▸ **Task to complete**: Set the data down once more, in full and exactly.

▸ **Items listed in a dataset**:
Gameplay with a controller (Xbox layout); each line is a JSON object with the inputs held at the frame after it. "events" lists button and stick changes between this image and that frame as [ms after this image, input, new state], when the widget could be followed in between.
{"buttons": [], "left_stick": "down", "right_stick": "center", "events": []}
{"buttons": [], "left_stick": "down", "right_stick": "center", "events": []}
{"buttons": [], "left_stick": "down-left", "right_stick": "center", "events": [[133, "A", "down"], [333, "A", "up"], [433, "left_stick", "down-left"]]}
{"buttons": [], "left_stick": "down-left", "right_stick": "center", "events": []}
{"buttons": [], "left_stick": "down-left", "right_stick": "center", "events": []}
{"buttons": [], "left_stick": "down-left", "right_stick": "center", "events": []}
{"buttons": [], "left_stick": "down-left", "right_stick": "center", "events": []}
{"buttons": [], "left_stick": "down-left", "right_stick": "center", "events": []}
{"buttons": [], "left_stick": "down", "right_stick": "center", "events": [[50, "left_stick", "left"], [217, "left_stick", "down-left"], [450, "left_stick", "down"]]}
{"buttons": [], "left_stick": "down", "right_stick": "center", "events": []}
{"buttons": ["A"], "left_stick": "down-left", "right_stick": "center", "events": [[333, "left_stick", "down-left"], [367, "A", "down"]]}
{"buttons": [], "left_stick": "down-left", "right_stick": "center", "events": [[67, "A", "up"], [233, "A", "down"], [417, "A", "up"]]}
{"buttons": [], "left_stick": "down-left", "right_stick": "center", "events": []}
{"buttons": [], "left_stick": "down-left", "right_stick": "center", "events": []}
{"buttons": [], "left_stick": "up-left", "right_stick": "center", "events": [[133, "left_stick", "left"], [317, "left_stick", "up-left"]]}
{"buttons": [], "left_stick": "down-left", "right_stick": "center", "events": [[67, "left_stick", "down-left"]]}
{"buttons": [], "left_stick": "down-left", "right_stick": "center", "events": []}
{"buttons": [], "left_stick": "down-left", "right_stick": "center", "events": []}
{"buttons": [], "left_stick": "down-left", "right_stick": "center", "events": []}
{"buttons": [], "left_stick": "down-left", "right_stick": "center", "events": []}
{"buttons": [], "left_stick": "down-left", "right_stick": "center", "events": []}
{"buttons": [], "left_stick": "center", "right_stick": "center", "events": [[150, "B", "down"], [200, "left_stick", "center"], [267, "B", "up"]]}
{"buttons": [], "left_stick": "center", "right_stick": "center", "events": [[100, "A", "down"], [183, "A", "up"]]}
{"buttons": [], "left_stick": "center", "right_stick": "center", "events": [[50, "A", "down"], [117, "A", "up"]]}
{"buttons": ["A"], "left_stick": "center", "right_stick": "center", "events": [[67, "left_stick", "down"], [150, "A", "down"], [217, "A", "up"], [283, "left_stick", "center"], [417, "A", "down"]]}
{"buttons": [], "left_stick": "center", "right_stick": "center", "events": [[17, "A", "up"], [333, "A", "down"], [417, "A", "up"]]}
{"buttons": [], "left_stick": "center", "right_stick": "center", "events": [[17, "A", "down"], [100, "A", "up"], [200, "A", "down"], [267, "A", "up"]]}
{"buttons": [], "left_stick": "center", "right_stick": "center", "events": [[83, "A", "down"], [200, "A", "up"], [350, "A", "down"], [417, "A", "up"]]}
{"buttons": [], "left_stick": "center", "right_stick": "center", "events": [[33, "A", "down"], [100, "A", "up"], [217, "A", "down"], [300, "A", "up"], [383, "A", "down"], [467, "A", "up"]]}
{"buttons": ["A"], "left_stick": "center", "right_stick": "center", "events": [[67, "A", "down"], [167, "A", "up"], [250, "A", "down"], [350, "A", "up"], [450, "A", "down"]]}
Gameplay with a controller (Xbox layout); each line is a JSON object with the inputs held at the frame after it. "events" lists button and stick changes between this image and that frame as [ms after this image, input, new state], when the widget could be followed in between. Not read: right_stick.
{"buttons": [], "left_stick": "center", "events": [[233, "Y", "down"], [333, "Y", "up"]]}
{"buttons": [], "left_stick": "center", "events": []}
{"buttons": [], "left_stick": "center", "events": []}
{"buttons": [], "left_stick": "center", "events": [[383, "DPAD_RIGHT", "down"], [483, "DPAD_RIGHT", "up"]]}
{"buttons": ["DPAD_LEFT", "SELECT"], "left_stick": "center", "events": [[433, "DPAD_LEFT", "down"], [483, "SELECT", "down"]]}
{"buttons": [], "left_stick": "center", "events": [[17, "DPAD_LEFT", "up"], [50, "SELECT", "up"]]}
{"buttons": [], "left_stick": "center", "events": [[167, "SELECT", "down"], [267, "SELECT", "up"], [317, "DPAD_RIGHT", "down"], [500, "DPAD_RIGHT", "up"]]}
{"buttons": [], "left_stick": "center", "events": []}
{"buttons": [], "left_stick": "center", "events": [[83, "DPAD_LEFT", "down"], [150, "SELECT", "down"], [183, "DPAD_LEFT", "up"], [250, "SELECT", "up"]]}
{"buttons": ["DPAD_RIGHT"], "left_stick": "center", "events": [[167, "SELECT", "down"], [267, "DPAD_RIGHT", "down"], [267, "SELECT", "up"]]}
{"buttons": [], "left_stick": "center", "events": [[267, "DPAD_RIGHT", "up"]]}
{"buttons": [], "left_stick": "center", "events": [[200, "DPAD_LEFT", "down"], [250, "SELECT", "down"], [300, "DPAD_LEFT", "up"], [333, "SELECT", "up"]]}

▸ **Answer area**:
Gameplay with a controller (Xbox layout); each line is a JSON object with the inputs held at the frame after it. "events" lists button and stick changes between this image and that frame as [ms after this image, input, new state], when the widget could be followed in between.
{"buttons": [], "left_stick": "down", "right_stick": "center", "events": []}
{"buttons": [], "left_stick": "down", "right_stick": "center", "events": []}
{"buttons": [], "left_stick": "down-left", "right_stick": "center", "events": [[133, "A", "down"], [333, "A", "up"], [433, "left_stick", "down-left"]]}
{"buttons": [], "left_stick": "down-left", "right_stick": "center", "events": []}
{"buttons": [], "left_stick": "down-left", "right_stick": "center", "events": []}
{"buttons": [], "left_stick": "down-left", "right_stick": "center", "events": []}
{"buttons": [], "left_stick": "down-left", "right_stick": "center", "events": []}
{"buttons": [], "left_stick": "down-left", "right_stick": "center", "events": []}
{"buttons": [], "left_stick": "down", "right_stick": "center", "events": [[50, "left_stick", "left"], [217, "left_stick", "down-left"], [450, "left_stick", "down"]]}
{"buttons": [], "left_stick": "down", "right_stick": "center", "events": []}
{"buttons": ["A"], "left_stick": "down-left", "right_stick": "center", "events": [[333, "left_stick", "down-left"], [367, "A", "down"]]}
{"buttons": [], "left_stick": "down-left", "right_stick": "center", "events": [[67, "A", "up"], [233, "A", "down"], [417, "A", "up"]]}
{"buttons": [], "left_stick": "down-left", "right_stick": "center", "events": []}
{"buttons": [], "left_stick": "down-left", "right_stick": "center", "events": []}
{"buttons": [], "left_stick": "up-left", "right_stick": "center", "events": [[133, "left_stick", "left"], [317, "left_stick", "up-left"]]}
{"buttons": [], "left_stick": "down-left", "right_stick": "center", "events": [[67, "left_stick", "down-left"]]}
{"buttons": [], "left_stick": "down-left", "right_stick": "center", "events": []}
{"buttons": [], "left_stick": "down-left", "right_stick": "center", "events": []}
{"buttons": [], "left_stick": "down-left", "right_stick": "center", "events": []}
{"buttons": [], "left_stick": "down-left", "right_stick": "center", "events": []}
{"buttons": [], "left_stick": "down-left", "right_stick": "center", "events": []}
{"buttons": [], "left_stick": "center", "right_stick": "center", "events": [[150, "B", "down"], [200, "left_stick", "center"], [267, "B", "up"]]}
{"buttons": [], "left_stick": "center", "right_stick": "center", "events": [[100, "A", "down"], [183, "A", "up"]]}
{"buttons": [], "left_stick": "center", "right_stick": "center", "events": [[50, "A", "down"], [117, "A", "up"]]}
{"buttons": ["A"], "left_stick": "center", "right_stick": "center", "events": [[67, "left_stick", "down"], [150, "A", "down"], [217, "A", "up"], [283, "left_stick", "center"], [417, "A", "down"]]}
{"buttons": [], "left_stick": "center", "right_stick": "center", "events": [[17, "A", "up"], [333, "A", "down"], [417, "A", "up"]]}
{"buttons": [], "left_stick": "center", "right_stick": "center", "events": [[17, "A", "down"], [100, "A", "up"], [200, "A", "down"], [267, "A", "up"]]}
{"buttons": [], "left_stick": "center", "right_stick": "center", "events": [[83, "A", "down"], [200, "A", "up"], [350, "A", "down"], [417, "A", "up"]]}
{"buttons": [], "left_stick": "center", "right_stick": "center", "events": [[33, "A", "down"], [100, "A", "up"], [217, "A", "down"], [300, "A", "up"], [383, "A", "down"], [467, "A", "up"]]}
{"buttons": ["A"], "left_stick": "center", "right_stick": "center", "events": [[67, "A", "down"], [167, "A", "up"], [250, "A", "down"], [350, "A", "up"], [450, "A", "down"]]}
Gameplay with a controller (Xbox layout); each line is a JSON object with the inputs held at the frame after it. "events" lists button and stick changes between this image and that frame as [ms after this image, input, new state], when the widget could be followed in between. Not read: right_stick.
{"buttons": [], "left_stick": "center", "events": [[233, "Y", "down"], [333, "Y", "up"]]}
{"buttons": [], "left_stick": "center", "events": []}
{"buttons": [], "left_stick": "center", "events": []}
{"buttons": [], "left_stick": "center", "events": [[383, "DPAD_RIGHT", "down"], [483, "DPAD_RIGHT", "up"]]}
{"buttons": ["DPAD_LEFT", "SELECT"], "left_stick": "center", "events": [[433, "DPAD_LEFT", "down"], [483, "SELECT", "down"]]}
{"buttons": [], "left_stick": "center", "events": [[17, "DPAD_LEFT", "up"], [50, "SELECT", "up"]]}
{"buttons": [], "left_stick": "center", "events": [[167, "SELECT", "down"], [267, "SELECT", "up"], [317, "DPAD_RIGHT", "down"], [500, "DPAD_RIGHT", "up"]]}
{"buttons": [], "left_stick": "center", "events": []}
{"buttons": [], "left_stick": "center", "events": [[83, "DPAD_LEFT", "down"], [150, "SELECT", "down"], [183, "DPAD_LEFT", "up"], [250, "SELECT", "up"]]}
{"buttons": ["DPAD_RIGHT"], "left_stick": "center", "events": [[167, "SELECT", "down"], [267, "DPAD_RIGHT", "down"], [267, "SELECT", "up"]]}
{"buttons": [], "left_stick": "center", "events": [[267, "DPAD_RIGHT", "up"]]}
{"buttons": [], "left_stick": "center", "events": [[200, "DPAD_LEFT", "down"], [250, "SELECT", "down"], [300, "DPAD_LEFT", "up"], [333, "SELECT", "up"]]}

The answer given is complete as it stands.